Position the Tool-rest

Typical lathe turning has you keeping the tool-rest as close as possible to the work. When using a chatter tool, you’ll need to have the tool-rest backed away from the turning. Cantilevering the tool past the rest so it can vibrate is the very thing you’re trying to avoid with a conventional chisel, but it’s what allows a chatter tool to work.


Start with the tool-rest above the center line of your material so the chisel is angled downward when it cuts. Changing the elevation of the tool-rest is one of the variables that changes the resulting chatter: it’s something with which you’ll want to experiment.


Make the tool-rest parallel to the end grain you’re working on so you can do a chatter start to finish in one fluid motion.


What Chatters, What Doesn't

Chattering works on the end grain of hardwoods. Period. Believe me, I’ve tried face grain, and I’ve tried softwoods. It just ain’t gonna happen. The material simply isn’t rigid enough to withstand the force of the chatter tool. Instead of chattering, it ends up tearing. Your best bets are close-grained woods like maple, cherry, walnut and rosewood.


Before chattering, you should face the end grain off so it’s smooth. My preferred method for this is a shearing cut with a 3/8" bowl gouge.


Four Chatter Setups

Here are four setups, all using the same cutting tip, that create four different patterns. All were cut in hard maple at 1,000 rpm. This will provide you with a recipe for doing your own chattering, but remember that this is more of an art than a science, and it’s nearly impossible to perfectly duplicate a pattern.


Probe With The Point: Push the V-shaped point into the material in evenly spaced intervals, leaving about 1/8" between each cut. Then go back and probe again, hitting the uncut spots. Pushing the V-shaped point into your wood creates an attractive herringbone-type pattern that contrasts well against the rest of the wood.


The chatter looks best if you leave uncut areas next to it for contrast.


Long Edge, Right To Left: Engage the straight edge of the cutter against the material and pull the tool from the center toward the outside. To cut fine lines like this, make the cut using the straight edge of the chatter tool making cuts from right to left.

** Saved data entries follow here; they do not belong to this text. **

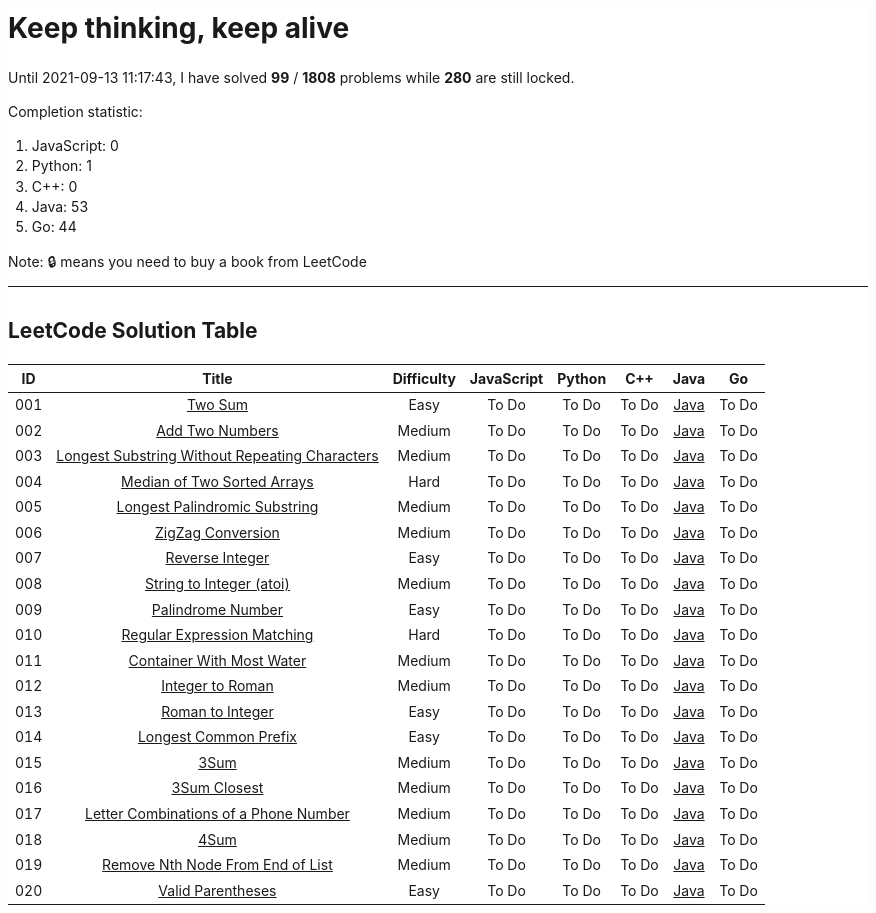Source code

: # Keep thinking, keep alive
Until 2021-09-13 11:17:43, I have solved **99** / **1808** problems while **280** are still locked.

Completion statistic: 
1. JavaScript: 0 
2. Python: 1
3. C++: 0
4. Java: 53
5. Go: 44

Note: :lock: means you need to buy a book from LeetCode

----------------
## LeetCode Solution Table
| ID | Title | Difficulty | JavaScript | Python | C++ | Java | Go |
|:---:|:---:|:---:|:---:|:---:|:---:|:---:|:---:|
|001|[Two Sum](https://leetcode.com/problems/two-sum/description/) |Easy|To Do|To Do|To Do|[Java](https://github.com/yangkainan/algorithms_and_oj/blob/master/leetcode-algorithms/001.%20Two%20Sum/Solution.java)|To Do|
|002|[Add Two Numbers](https://leetcode.com/problems/add-two-numbers/description/) |Medium|To Do|To Do|To Do|[Java](https://github.com/yangkainan/algorithms_and_oj/blob/master/leetcode-algorithms/002.%20Add%20Two%20Numbers/Solution.java)|To Do|
|003|[Longest Substring Without Repeating Characters](https://leetcode.com/problems/longest-substring-without-repeating-characters/description/) |Medium|To Do|To Do|To Do|[Java](https://github.com/yangkainan/algorithms_and_oj/blob/master/leetcode-algorithms/003.%20Longest%20Substring%20Without%20Repeating%20Characters/Solution.java)|To Do|
|004|[Median of Two Sorted Arrays](https://leetcode.com/problems/median-of-two-sorted-arrays/description/) |Hard|To Do|To Do|To Do|[Java](https://github.com/yangkainan/algorithms_and_oj/blob/master/leetcode-algorithms/004.%20Median%20of%20Two%20Sorted%20Arrays/MedianOf2SortedList.java)|To Do|
|005|[Longest Palindromic Substring](https://leetcode.com/problems/longest-palindromic-substring/description/) |Medium|To Do|To Do|To Do|[Java](https://github.com/yangkainan/algorithms_and_oj/blob/master/leetcode-algorithms/005.%20Longest%20Palindromic%20Substring/LongestPalindromicSubstring.java)|To Do|
|006|[ZigZag Conversion](https://leetcode.com/problems/zigzag-conversion/description/) |Medium|To Do|To Do|To Do|[Java](https://github.com/yangkainan/algorithms_and_oj/blob/master/leetcode-algorithms/006.%20ZigZag%20Conversion/ZigZagConversion.java)|To Do|
|007|[Reverse Integer](https://leetcode.com/problems/reverse-integer/description/) |Easy|To Do|To Do|To Do|[Java](https://github.com/yangkainan/algorithms_and_oj/blob/master/leetcode-algorithms/007.%20Reverse%20Integer/ReverseInteger.java)|To Do|
|008|[String to Integer (atoi)](https://leetcode.com/problems/string-to-integer-atoi/description/) |Medium|To Do|To Do|To Do|[Java](https://github.com/yangkainan/algorithms_and_oj/blob/master/leetcode-algorithms/008.%20String%20to%20Integer%20(atoi)/String2Integer008.java)|To Do|
|009|[Palindrome Number](https://leetcode.com/problems/palindrome-number/description/) |Easy|To Do|To Do|To Do|[Java](https://github.com/yangkainan/algorithms_and_oj/blob/master/leetcode-algorithms/009.%20Palindrome%20Number/PalindromeNumber009.java)|To Do|
|010|[Regular Expression Matching](https://leetcode.com/problems/regular-expression-matching/description/) |Hard|To Do|To Do|To Do|[Java](https://github.com/yangkainan/algorithms_and_oj/blob/master/leetcode-algorithms/010.%20Regular%20Expression%20Matching/RegularExpressionMatching010.java)|To Do|
|011|[Container With Most Water](https://leetcode.com/problems/container-with-most-water/description/) |Medium|To Do|To Do|To Do|[Java](https://github.com/yangkainan/algorithms_and_oj/blob/master/leetcode-algorithms/011.%20Container%20With%20Most%20Water/ContainerWithMostWater011.java)|To Do|
|012|[Integer to Roman](https://leetcode.com/problems/integer-to-roman/description/) |Medium|To Do|To Do|To Do|[Java](https://github.com/yangkainan/algorithms_and_oj/blob/master/leetcode-algorithms/012.%20Integer%20to%20Roman/IntegerToRoman012.java)|To Do|
|013|[Roman to Integer](https://leetcode.com/problems/roman-to-integer/description/) |Easy|To Do|To Do|To Do|[Java](https://github.com/yangkainan/algorithms_and_oj/blob/master/leetcode-algorithms/013.%20Roman%20to%20Integer/RomanToInteger013.java)|To Do|
|014|[Longest Common Prefix](https://leetcode.com/problems/longest-common-prefix/description/) |Easy|To Do|To Do|To Do|[Java](https://github.com/yangkainan/algorithms_and_oj/blob/master/leetcode-algorithms/014.%20Longest%20Common%20Prefix/LongestCommonPrefix014.java)|To Do|
|015|[3Sum](https://leetcode.com/problems/3sum/description/) |Medium|To Do|To Do|To Do|[Java](https://github.com/yangkainan/algorithms_and_oj/blob/master/leetcode-algorithms/015.%203Sum/ThreeSum015.java)|To Do|
|016|[3Sum Closest](https://leetcode.com/problems/3sum-closest/description/) |Medium|To Do|To Do|To Do|[Java](https://github.com/yangkainan/algorithms_and_oj/blob/master/leetcode-algorithms/016.%203Sum%20Closest/16.3sum-closest.java)|To Do|
|017|[Letter Combinations of a Phone Number](https://leetcode.com/problems/letter-combinations-of-a-phone-number/description/) |Medium|To Do|To Do|To Do|[Java](https://github.com/yangkainan/algorithms_and_oj/blob/master/leetcode-algorithms/017.%20Letter%20Combinations%20of%20a%20Phone%20Number/17.letter-combinations-of-a-phone-number.java)|To Do|
|018|[4Sum](https://leetcode.com/problems/4sum/description/) |Medium|To Do|To Do|To Do|[Java](https://github.com/yangkainan/algorithms_and_oj/blob/master/leetcode-algorithms/018.%204Sum/18.4sum.java)|To Do|
|019|[Remove Nth Node From End of List](https://leetcode.com/problems/remove-nth-node-from-end-of-list/description/) |Medium|To Do|To Do|To Do|[Java](https://github.com/yangkainan/algorithms_and_oj/blob/master/leetcode-algorithms/019.%20Remove%20Nth%20Node%20From%20End%20of%20List/19.remove-nth-node-from-end-of-list.java)|To Do|
|020|[Valid Parentheses](https://leetcode.com/problems/valid-parentheses/description/) |Easy|To Do|To Do|To Do|[Java](https://github.com/yangkainan/algorithms_and_oj/blob/master/leetcode-algorithms/020.%20Valid%20Parentheses/20.valid-parentheses.java)|To Do|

The result is a pattern of fine lines.


Long Edge, Left To Right: Use the long edge again, but move the tool from the outside toward the center. Cutting the other direction, from left to right with the long edge, creates a counterclockwise spiral shape on the blank.


The result is a slightly counterclockwise spiral.

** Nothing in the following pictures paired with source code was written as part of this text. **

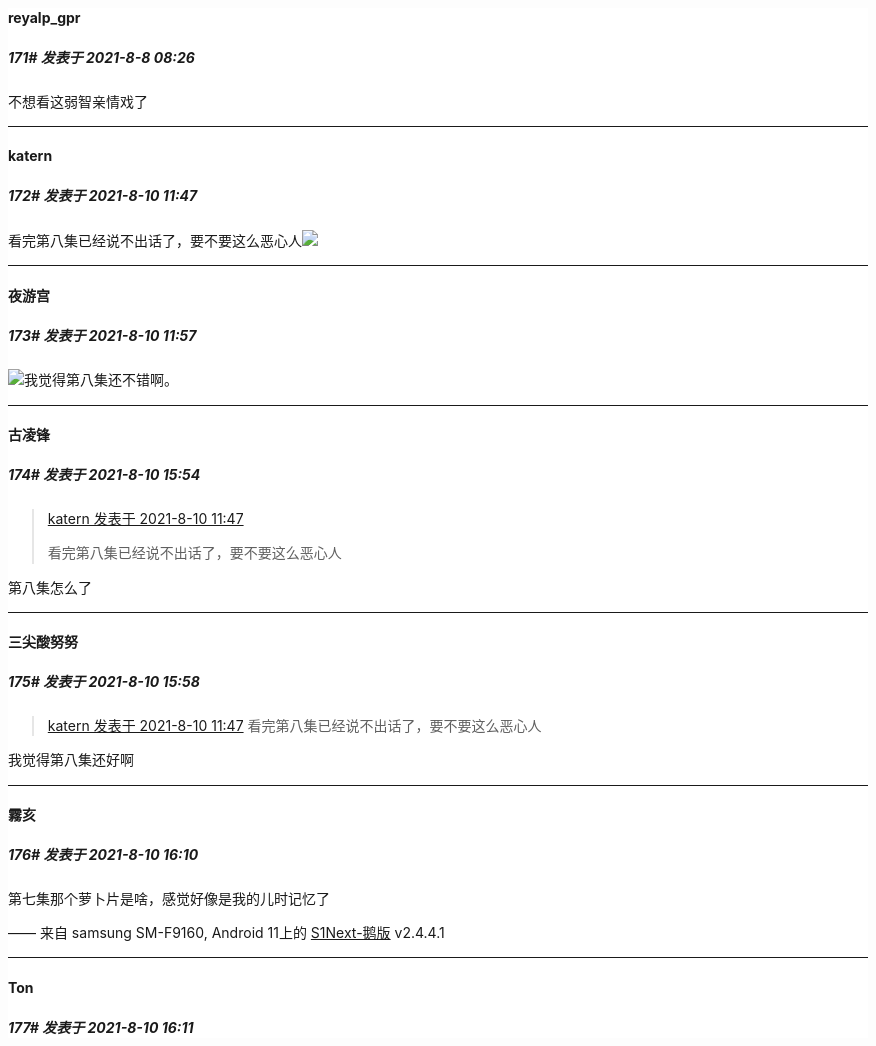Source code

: ####  reyalp_gpr  
##### 171#       发表于 2021-8-8 08:26

不想看这弱智亲情戏了

*****

####  katern  
##### 172#       发表于 2021-8-10 11:47

看完第八集已经说不出话了，要不要这么恶心人<img src="https://static.stage1st.com/image/smiley/face2017/001.png" referrerpolicy="no-referrer">

*****

####  夜游宫  
##### 173#       发表于 2021-8-10 11:57

<img src="https://static.stage1st.com/image/smiley/face2017/037.png" referrerpolicy="no-referrer">我觉得第八集还不错啊。

*****

####  古凌锋  
##### 174#       发表于 2021-8-10 15:54

<blockquote><a href="httphttps://stage1st.com/2b/forum.php?mod=redirect&amp;goto=findpost&amp;pid=52313360&amp;ptid=1995890" target="_blank">katern 发表于 2021-8-10 11:47</a>

看完第八集已经说不出话了，要不要这么恶心人</blockquote>
第八集怎么了

*****

####  三尖酸努努  
##### 175#       发表于 2021-8-10 15:58

<blockquote><a href="httphttps://stage1st.com/2b/forum.php?mod=redirect&amp;goto=findpost&amp;pid=52313360&amp;ptid=1995890" target="_blank">katern 发表于 2021-8-10 11:47</a>
看完第八集已经说不出话了，要不要这么恶心人</blockquote>
我觉得第八集还好啊

*****

####  霧亥  
##### 176#       发表于 2021-8-10 16:10

第七集那个萝卜片是啥，感觉好像是我的儿时记忆了

—— 来自 samsung SM-F9160, Android 11上的 [S1Next-鹅版](https://github.com/ykrank/S1-Next/releases) v2.4.4.1

*****

####  Ton  
##### 177#       发表于 2021-8-10 16:11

Tip Only, Light Touch: Make contact with the Vshaped point, hold the tool rolled slightly toward the right, and move from the outside to the inside. If you use just the tip of the V-shpaped point and roll it across the turning blank, you get a weaved appearance that you can control with the speed of your lathe.

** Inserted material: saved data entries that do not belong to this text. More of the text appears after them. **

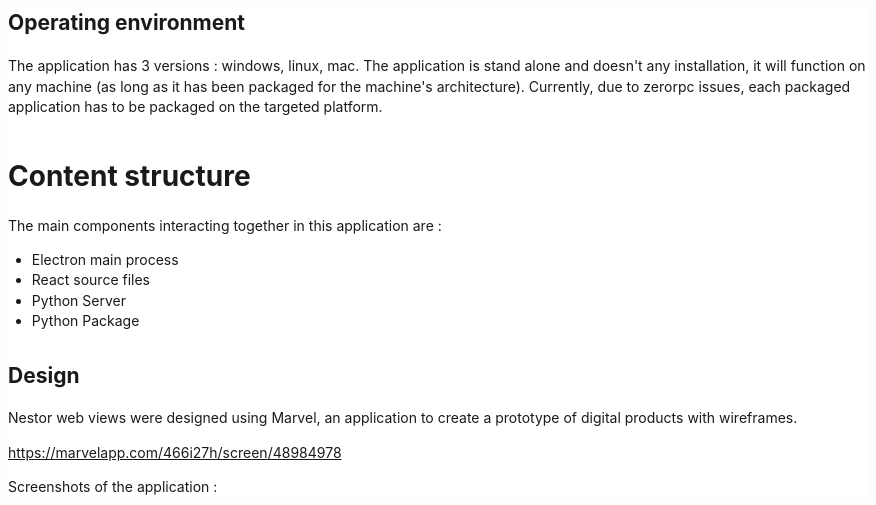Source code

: ## Operating environment

The application has 3 versions : windows, linux, mac. The application is
stand alone and doesn't any installation, it will function on any
machine (as long as it has been packaged for the machine's
architecture). Currently, due to zerorpc issues, each packaged
application has to be packaged on the targeted platform.

# Content structure 

The main components interacting together in this application are :
*  Electron main process
*  React source files
*  Python Server
*  Python Package

## Design

Nestor web views were designed using Marvel, an application to create a
prototype of digital products with wireframes.

<https://marvelapp.com/466i27h/screen/48984978>

Screenshots of the application :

Increase the rpm to get a deeper, more widely spread pattern.


Seven Chatter Techniques

Again, this is more art than science, so don’t try to make it too formulaic. Here are a few guidelines to get you started:


1) Low rpm results in finer patterns, high rpm results in bigger patterns.
2) A high-pitched squeal means you’re making a good chatter (be sure to wear your hearing protection).
3) Allowing the cutter to project farther from the tool creates a heavier, more widely spaced pattern. Start with the cutter extended about 1".
4) The tool should angle down slightly toward the work. 5) Cutting on center makes a pattern with lines that radiate straight out from center.
6) Cutting below center makes lines that spiral clockwise, while cutting above center makes lines that spiral counterclockwise.
7) Leaving some spots unchattered creates a visible contrast, which will highlight the textured work.


This is a lot of fun, and can add a unique touch to your turning projects. So, chuck up a hardwood blank, chatter it, face it off, chatter it again, face it off … you get the idea. Once you give it a try, you’ll be chattering up a storm.